Inspirasi dalam membuat sinema tidak pernah terlepas dari kehidupan dunia nyata. Cuplikan kejadian tersebut terkadang mengangkat kejadian istimewa yang tidak semua orang dapat mengalami. Umumnya pemisah kejadian tersebut karena faktor sosial, ekonomi, budaya, hingga kondisi alam tempat terjadinya. Salah satunya adalah keberadaan kisah kepahlawanan. Kisah kepahlawanan memiliki sensasi tersendiri karena tidak semua orang mampu merasakannya bahkan sekalipun dalam seumur hidupnya.
Setidaknya dalam lima tahun terakhir teramati kemunculan kisah kepahlawan seorang wanita. Mereka tidak digambarkan sebagai tokoh utama dalam film tersebut. Kemunculannya berbeda dari kisah biasanya yang menampilkan kepahlawan wanita secara utuh dan gamblang seperti R.A Kartini, Nyi Ageng Serang, atau Cut Nyak Dien. Garapan kali ini berbeda, dalam film Sultan Agung, Bumi Manusia, dan sinema kethoprak Beteng Rotterdam menggambarkan mereka sebagai seorang pendamping, pelayan, maupun pendidik dari orang-orang hebat yang pernah ada.
Film garapan Hanung Bramantyo yang rilis dalam tahun berdekatan yaitu Sultan Agung dan Bumi Manusia memiliki magnet penokohan perempuan tersendiri. Film Sultan Agung yang menceritakan tentang kisah kepahlawanan Raja Mataram yang termahsyur itu, ternyata digarap baik dengan kemunculan tokoh Lembayung. Lembayung diketahui sebagai tokoh fiktif, teman wanita sepadepokan Sultan Agung saat di Jejeran sarat akan nilai-nilai. Pada masanya dia telah mampu menunjukkan eksistensi wanita dalam ikut serta berjuang membela Mataram. Walaupun keberanian berjuang tersebut tidak murni, tetapi muncul akibat naluri emosi rasa kehilangan kakaknya yang hilang sebagai tahanan perang. Setidaknya keteguhan, siasat, strategi perang, dan perannya memberi wacana kekuatan seorang wanita pada zamannya.

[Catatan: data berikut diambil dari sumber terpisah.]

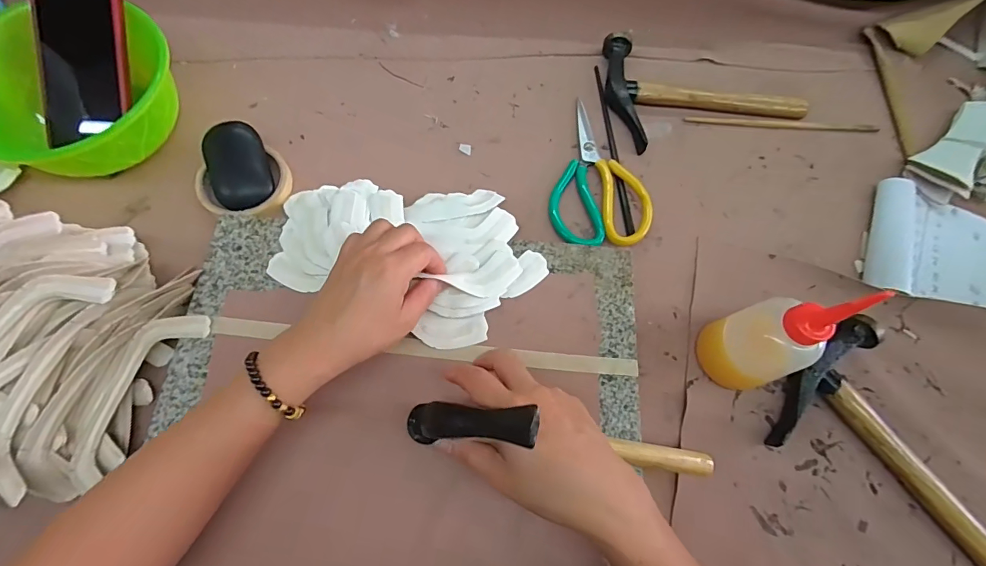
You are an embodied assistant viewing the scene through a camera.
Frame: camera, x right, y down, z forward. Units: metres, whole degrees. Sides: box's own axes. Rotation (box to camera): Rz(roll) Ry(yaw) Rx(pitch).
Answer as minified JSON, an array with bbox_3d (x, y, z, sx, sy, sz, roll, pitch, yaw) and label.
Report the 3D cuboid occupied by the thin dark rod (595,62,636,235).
[{"bbox_3d":[0.133,-0.156,0.496,0.013,0.006,0.229,-3,70,-4],"label":"thin dark rod"}]

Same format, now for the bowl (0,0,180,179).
[{"bbox_3d":[-0.401,-0.175,0.435,0.179,0.080,0.179,1,69,-3],"label":"bowl"}]

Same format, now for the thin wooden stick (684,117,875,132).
[{"bbox_3d":[0.339,-0.186,0.519,0.230,0.004,0.011,1,69,-3],"label":"thin wooden stick"}]

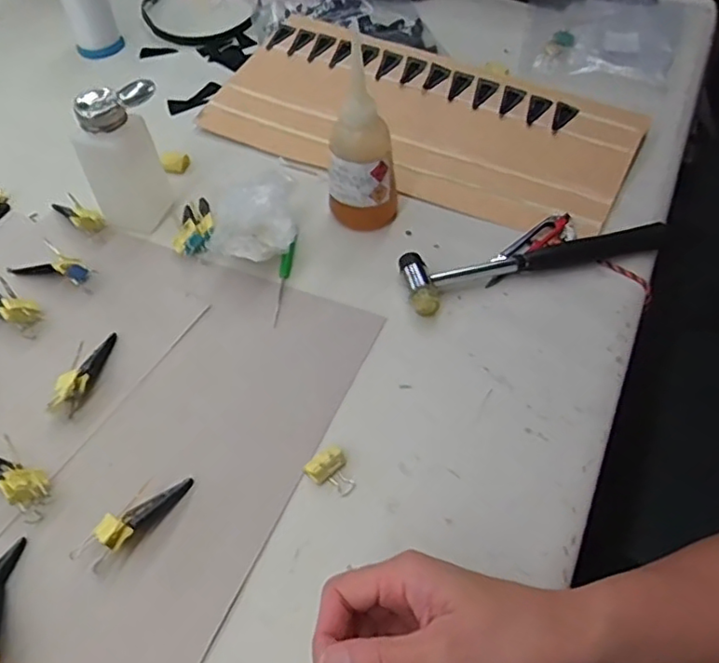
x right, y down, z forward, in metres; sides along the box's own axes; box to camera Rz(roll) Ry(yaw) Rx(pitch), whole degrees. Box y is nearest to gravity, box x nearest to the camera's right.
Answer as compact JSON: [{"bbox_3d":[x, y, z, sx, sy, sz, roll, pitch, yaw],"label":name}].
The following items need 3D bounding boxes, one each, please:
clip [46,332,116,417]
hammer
[{"bbox_3d":[-0.220,0.030,0.488,0.020,0.022,0.079,10,54,7],"label":"clip"},{"bbox_3d":[0.157,-0.070,0.555,0.243,0.028,0.061,-16,55,-11],"label":"hammer"}]

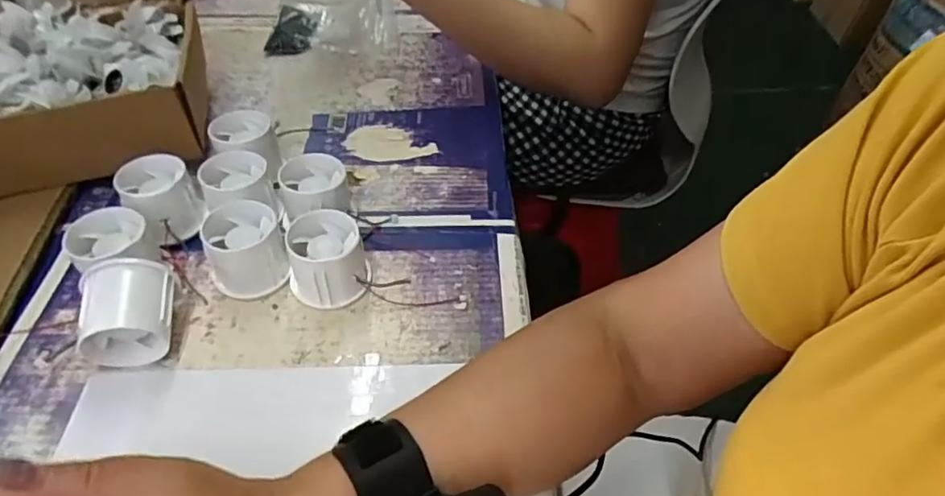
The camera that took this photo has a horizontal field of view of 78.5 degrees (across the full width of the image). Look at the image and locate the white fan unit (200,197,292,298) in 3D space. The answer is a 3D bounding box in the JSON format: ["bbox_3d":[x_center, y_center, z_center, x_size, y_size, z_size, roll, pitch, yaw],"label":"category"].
[{"bbox_3d":[-0.166,0.001,0.423,0.054,0.052,0.049,-21,51,-19],"label":"white fan unit"}]

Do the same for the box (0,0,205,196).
[{"bbox_3d":[-0.346,-0.135,0.504,0.209,0.085,0.184,-10,48,-10],"label":"box"}]

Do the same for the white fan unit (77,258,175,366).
[{"bbox_3d":[-0.225,0.045,0.377,0.056,0.056,0.051,-8,48,-8],"label":"white fan unit"}]

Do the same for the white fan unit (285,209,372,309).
[{"bbox_3d":[-0.106,0.009,0.421,0.054,0.050,0.053,0,47,0],"label":"white fan unit"}]

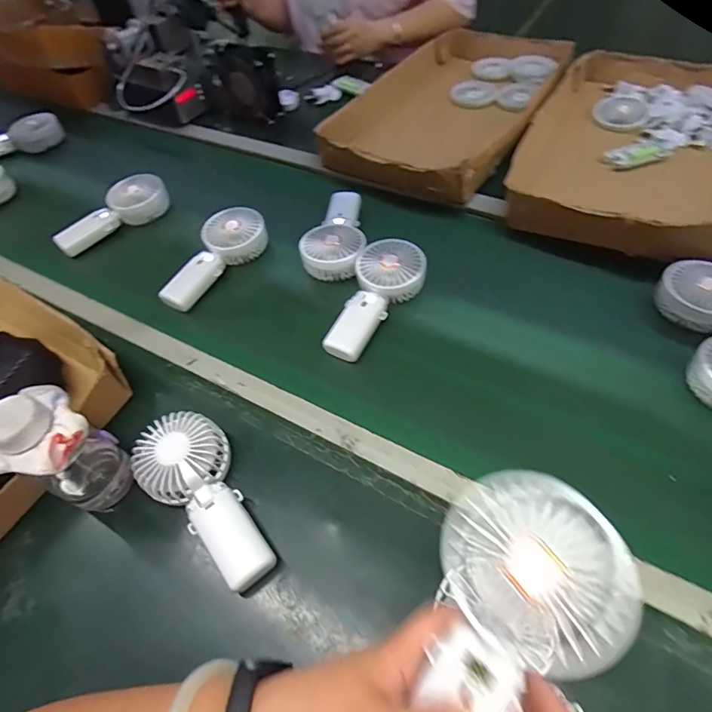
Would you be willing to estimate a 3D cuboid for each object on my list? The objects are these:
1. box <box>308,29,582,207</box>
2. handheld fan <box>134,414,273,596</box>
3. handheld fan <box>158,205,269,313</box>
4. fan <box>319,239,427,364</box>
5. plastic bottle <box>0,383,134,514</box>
[{"bbox_3d":[0.192,-0.471,0.866,0.305,0.092,0.546,25,57,24],"label":"box"},{"bbox_3d":[-0.138,0.126,0.423,0.082,0.043,0.172,-38,57,-24],"label":"handheld fan"},{"bbox_3d":[-0.207,-0.140,0.655,0.079,0.048,0.186,29,71,27],"label":"handheld fan"},{"bbox_3d":[0.024,-0.076,0.572,0.089,0.043,0.184,18,54,20],"label":"fan"},{"bbox_3d":[-0.271,0.087,0.411,0.102,0.149,0.076,27,57,25],"label":"plastic bottle"}]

Berbeda dengan film Bumi Manusia yang digarap sangat romantis dengan kemunculan Nyai Ontosoroh atau Sanikem. Mungkin Si Nyai termasuk orang beruntung dari yang tidak beruntung. Sebagai jaminan kenaikan pangkat ayahnya, dia dikorbankan menjadi gundik bagi Herman Mellema seorang saudagar Belanda. Beruntungnya adalah Tuan Mellema mengajarkannya berbagai hal terkait ilmu pengetahuan khususnya perdagangan. Sehingga membuat Sanikem kecil menjadi Nyai Ontosoroh yang cerdas dalam memanajemen perusahaan milik Tuan Mellema, saat sang Tuan dihantam berbagai permasalahan. Keteguhan dan kecerdasan wanita pribumi semakin tampak saat adegan-adegan pembelaannya dipersidangan terkait status anaknya Annelis. Permainan hukum Belanda, agama, dan pribumi saat itu memberikan kesan diskriminasi bagi pribumi.
Sinema kethoprak Beteng Rotterdam yang disiarkan stasiun TVRI Jogja hingga 65 episode ini menceritakan masa kecil hingga dewasa Pangeran Diponegoro. Sela-sela perjuangannya terdapat berbagai tokoh wanita yang melingkari kekuasaan di Keraton Ngayogyakarta Hadiningrat. Terkhusus pada zaman Sri Sultan Hamengkubuwono II kakek Pangeran Diponegoro yang merupakan seorang anak dari prajurit putri dan membentuk pasukan putri yang disebut Langenkusuma. Kemunculan Langenkusuma sebagai prajurit putri juga dilatarbelakangi ketidakpercayaan Sultan akan para pria. Prajurit Langenkusuma termasuk prajurit elit yang dilengkapi persenjataan lengkap, kompetensi berperang, hingga kemampuan intelijen dan siasat politik yang baik. Walaupun pada perkembangannya, pasukan perempuan ini tidak dilanjutkan pada masa pemerintahan selanjutnya karena kebijakan pelemahan pasukan prajurit oleh Belanda.
Para wanita yang selanjutnya disebut para ibu dalam ketiga film tersebut menunjukkan kekuatan mereka dalam pusaran politik walaupun hanya dibalik layar. Layaknya sinar bintang dikegelapan, kekuatan Ibu dalam mengendalikan situasi politik dengan mengarahkan para pemimpin pria menentukan kebijakan yang lebih berdasarkan naluri hati.